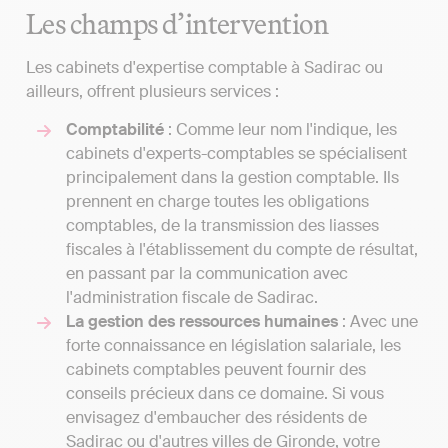
Les champs d’intervention
Les cabinets d'expertise comptable à Sadirac ou
ailleurs, offrent plusieurs services :
Comptabilité
: Comme leur nom l'indique, les
cabinets d'experts-comptables se spécialisent
principalement dans la gestion comptable. Ils
prennent en charge toutes les obligations
comptables, de la transmission des liasses
fiscales à l'établissement du compte de résultat,
en passant par la communication avec
l'administration fiscale de Sadirac.
La gestion des ressources humaines
: Avec une
forte connaissance en législation salariale, les
cabinets comptables peuvent fournir des
conseils précieux dans ce domaine. Si vous
envisagez d'embaucher des résidents de
Sadirac ou d'autres villes de Gironde, votre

★ ★ ★

Task statement — Show all lines from the records above where the word "cabinets" occurs.

Task response —
Les cabinets d'expertise comptable à Sadirac ou
cabinets d'experts-comptables se spécialisent
cabinets comptables peuvent fournir des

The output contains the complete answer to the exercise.